É fácil falar de "Mamonas Assassinas". A banda paulista de um disco só tomou de assalto o cenário musical brasileiro nos anos de 95 e 96. Influentes e corajosos, ousaram enfrentar a tríade axé-pagode-sertanejo com bravura e letras irônicas. Ainda que haja boa vontade generalizada em transformar letras rasas em peças filosóficas e relembrar o carismático Dinho como um bom vocalista, o Mamonas Assassinas ficará sempre marcado mais pela quebra de paradigmas do que pela qualidade musical (prova disso são as raríssimas regravações de músicas da banda).
Antes do sucesso estrondoso do álbum homônimo lançado em junho de 95 houve o fracasso retumbante de "A Fórmula do Fracasso", quando a banda ainda se chamava "Utopia". Qual o motivo para um ser tão bem sucedido e outro tão desconhecido do grande público. Seria a numerologia? Seria o abraço total ao rock cômico (que, surpreenda-se com isso, começou com o antológico Falcão)? Ou talvez o nome novo fosse mais "comercial"? Suspeito que nenhuma das alternativas; a chave para entender o fracasso da Utopia e o sucesso dos Mamonas são três anos.
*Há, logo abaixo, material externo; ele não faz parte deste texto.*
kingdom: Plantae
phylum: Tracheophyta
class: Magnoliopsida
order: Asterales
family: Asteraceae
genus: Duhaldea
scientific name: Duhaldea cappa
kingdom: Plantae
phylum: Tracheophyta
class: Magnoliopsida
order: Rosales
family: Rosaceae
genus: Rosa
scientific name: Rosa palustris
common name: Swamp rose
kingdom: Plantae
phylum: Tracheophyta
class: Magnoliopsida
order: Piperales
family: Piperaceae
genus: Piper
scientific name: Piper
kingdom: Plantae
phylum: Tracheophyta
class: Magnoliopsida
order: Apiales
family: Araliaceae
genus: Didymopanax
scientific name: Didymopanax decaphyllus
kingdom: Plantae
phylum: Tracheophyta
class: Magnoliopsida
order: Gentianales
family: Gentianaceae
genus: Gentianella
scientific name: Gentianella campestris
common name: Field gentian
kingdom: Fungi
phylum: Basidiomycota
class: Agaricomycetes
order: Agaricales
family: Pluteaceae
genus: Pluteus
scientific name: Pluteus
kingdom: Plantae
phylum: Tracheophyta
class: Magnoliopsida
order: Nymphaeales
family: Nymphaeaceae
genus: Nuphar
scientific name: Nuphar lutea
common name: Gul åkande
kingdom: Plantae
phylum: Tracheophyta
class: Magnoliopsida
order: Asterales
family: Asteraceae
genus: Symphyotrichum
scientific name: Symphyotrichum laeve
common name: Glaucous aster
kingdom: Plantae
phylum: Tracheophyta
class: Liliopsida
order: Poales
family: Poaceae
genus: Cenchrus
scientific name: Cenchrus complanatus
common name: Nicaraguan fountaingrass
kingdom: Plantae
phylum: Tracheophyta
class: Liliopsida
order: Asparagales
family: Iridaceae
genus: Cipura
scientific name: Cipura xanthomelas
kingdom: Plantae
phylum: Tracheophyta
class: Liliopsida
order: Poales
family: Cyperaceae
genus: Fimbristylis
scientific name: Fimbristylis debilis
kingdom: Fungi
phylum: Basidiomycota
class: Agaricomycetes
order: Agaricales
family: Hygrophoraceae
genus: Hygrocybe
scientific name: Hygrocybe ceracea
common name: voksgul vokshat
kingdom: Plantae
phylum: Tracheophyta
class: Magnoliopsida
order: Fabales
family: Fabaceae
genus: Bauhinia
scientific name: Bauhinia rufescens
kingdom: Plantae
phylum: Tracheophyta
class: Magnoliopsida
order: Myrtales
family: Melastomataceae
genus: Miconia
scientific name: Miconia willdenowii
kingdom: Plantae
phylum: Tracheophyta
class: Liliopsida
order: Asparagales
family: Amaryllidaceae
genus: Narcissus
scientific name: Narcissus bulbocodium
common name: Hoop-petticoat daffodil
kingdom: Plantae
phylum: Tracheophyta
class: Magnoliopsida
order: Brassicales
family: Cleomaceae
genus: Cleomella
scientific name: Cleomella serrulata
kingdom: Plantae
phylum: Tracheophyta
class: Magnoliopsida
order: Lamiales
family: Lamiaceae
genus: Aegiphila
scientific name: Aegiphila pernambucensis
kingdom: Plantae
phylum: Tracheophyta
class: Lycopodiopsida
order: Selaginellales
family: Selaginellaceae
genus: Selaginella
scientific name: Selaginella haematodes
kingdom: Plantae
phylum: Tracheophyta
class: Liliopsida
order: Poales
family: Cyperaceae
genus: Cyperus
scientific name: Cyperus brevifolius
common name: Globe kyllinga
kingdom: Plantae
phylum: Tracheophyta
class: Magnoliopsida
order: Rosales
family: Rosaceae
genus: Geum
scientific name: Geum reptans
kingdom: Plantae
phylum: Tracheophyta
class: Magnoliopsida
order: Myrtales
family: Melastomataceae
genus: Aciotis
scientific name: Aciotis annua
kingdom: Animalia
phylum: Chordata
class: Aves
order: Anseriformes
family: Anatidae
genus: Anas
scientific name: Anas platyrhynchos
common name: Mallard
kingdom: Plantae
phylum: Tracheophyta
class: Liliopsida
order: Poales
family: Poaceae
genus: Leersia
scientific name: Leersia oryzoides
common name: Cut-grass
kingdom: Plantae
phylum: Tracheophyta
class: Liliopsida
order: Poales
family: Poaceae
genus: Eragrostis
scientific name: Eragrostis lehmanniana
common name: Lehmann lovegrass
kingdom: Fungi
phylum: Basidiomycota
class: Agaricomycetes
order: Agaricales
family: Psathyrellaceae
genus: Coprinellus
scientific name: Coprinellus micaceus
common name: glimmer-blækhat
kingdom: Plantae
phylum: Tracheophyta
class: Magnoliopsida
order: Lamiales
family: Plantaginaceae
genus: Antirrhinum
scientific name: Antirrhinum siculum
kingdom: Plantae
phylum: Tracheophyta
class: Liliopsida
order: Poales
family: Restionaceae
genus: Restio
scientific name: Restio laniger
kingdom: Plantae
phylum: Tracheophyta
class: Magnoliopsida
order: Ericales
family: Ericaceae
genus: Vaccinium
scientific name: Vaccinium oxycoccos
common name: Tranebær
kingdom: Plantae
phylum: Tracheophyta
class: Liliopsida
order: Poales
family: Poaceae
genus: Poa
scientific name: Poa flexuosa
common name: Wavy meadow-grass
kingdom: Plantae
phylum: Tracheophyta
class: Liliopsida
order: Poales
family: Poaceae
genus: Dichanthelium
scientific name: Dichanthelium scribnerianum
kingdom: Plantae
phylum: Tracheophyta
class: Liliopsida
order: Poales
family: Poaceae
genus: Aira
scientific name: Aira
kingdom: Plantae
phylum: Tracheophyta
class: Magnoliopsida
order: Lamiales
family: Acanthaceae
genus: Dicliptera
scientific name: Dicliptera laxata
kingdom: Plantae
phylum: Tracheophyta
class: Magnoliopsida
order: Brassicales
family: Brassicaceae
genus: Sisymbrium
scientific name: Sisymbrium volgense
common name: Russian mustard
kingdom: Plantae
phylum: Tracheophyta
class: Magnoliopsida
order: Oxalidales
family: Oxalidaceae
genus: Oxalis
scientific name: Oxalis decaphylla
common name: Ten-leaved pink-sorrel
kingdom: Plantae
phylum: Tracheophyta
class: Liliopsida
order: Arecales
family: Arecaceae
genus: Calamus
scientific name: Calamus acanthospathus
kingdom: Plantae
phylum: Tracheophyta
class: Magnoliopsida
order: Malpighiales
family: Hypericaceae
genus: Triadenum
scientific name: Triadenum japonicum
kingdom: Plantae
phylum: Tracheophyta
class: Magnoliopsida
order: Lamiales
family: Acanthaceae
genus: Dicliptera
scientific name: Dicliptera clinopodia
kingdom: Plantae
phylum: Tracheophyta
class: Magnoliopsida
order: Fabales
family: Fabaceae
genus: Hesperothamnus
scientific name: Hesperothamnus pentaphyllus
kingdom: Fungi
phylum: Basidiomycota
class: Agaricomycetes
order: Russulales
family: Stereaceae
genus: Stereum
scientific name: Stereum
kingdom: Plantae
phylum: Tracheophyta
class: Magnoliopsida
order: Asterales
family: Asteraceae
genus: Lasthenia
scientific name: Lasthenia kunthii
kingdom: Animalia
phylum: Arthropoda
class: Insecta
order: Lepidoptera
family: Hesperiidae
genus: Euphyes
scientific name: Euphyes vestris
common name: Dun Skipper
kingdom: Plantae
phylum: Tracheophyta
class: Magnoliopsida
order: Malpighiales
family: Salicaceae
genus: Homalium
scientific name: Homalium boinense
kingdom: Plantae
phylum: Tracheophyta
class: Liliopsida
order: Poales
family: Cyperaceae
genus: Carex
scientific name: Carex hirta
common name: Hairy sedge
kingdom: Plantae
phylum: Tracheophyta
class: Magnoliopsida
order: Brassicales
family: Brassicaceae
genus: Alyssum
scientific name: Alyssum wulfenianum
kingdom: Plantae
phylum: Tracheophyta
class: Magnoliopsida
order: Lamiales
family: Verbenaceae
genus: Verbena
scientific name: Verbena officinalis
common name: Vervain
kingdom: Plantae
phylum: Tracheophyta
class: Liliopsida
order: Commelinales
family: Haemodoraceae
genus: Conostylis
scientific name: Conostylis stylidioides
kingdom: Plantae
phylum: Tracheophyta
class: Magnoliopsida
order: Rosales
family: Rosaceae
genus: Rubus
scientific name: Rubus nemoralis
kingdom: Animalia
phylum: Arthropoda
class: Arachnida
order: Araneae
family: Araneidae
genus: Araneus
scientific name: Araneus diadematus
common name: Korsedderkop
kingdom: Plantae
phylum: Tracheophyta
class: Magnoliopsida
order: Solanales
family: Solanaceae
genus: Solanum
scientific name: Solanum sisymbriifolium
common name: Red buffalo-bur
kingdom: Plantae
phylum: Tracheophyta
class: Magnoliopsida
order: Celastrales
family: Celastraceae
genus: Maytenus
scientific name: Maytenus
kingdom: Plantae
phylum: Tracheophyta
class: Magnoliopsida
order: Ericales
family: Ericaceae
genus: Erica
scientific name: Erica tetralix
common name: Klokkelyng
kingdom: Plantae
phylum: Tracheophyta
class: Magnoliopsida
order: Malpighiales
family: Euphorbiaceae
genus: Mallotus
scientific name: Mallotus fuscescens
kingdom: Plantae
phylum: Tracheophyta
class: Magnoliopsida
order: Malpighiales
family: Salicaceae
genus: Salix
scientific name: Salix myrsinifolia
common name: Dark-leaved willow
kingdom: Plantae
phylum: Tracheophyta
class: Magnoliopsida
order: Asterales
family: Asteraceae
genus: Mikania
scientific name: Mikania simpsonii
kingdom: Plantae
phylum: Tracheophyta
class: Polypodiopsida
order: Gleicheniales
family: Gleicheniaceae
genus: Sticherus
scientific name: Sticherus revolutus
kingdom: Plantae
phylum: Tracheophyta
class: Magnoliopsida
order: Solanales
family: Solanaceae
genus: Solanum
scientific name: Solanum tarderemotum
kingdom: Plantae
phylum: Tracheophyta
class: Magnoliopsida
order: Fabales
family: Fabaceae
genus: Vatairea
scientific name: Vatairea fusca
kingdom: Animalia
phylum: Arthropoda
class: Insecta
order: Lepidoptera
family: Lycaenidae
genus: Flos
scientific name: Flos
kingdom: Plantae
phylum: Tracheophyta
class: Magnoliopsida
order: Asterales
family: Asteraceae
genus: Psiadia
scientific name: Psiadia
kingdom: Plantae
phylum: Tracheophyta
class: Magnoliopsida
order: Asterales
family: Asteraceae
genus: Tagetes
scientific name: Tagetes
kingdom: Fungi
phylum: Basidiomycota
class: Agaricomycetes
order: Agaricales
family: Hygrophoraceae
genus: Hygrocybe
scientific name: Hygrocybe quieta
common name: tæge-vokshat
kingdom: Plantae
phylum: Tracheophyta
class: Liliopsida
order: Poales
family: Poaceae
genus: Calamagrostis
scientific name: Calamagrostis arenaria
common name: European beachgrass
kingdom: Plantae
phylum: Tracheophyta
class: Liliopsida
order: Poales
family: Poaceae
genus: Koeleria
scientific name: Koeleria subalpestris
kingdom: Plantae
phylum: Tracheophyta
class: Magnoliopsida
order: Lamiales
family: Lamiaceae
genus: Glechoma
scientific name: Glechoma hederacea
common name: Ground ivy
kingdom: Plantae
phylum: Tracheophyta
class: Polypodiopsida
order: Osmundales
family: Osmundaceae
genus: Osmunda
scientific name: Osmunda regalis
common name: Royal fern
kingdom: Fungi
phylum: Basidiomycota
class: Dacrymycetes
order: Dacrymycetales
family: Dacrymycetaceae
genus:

Saindo da turbulência das Diretas Já!, da redemocratização e enfrentando um traumático processo de impedimento do Presidente, o Brasil ainda respirava incertezas. O balanço entre o sério e o cômico do disco, as letras mal resolvidas e a situação econômica precária jogaram o disco da Utopia para os porões do insucesso. Três anos depois, a situação era outra.
Já tínhamos o Plano Real, um novo Presidente eleito e perspectivas de mudança. Era a hora do sossego, do respiro, era a hora de extravasar. Não cabiam mais os rocks soturnos de Renato e sua galera, não era o momento de embarcar em outra invasão britânica (apesar do espetacular "Nobody Else", do Take That e da obra-prima do Oasis em outubro). Não. 1995 era o ano em que os brasileiros escolheriam rir de si mesmos, adiar (por alguns anos) o início da avalanche politicamente correta e abraçar os Mamonas como válvula de escape das pressões dos últimos dez anos.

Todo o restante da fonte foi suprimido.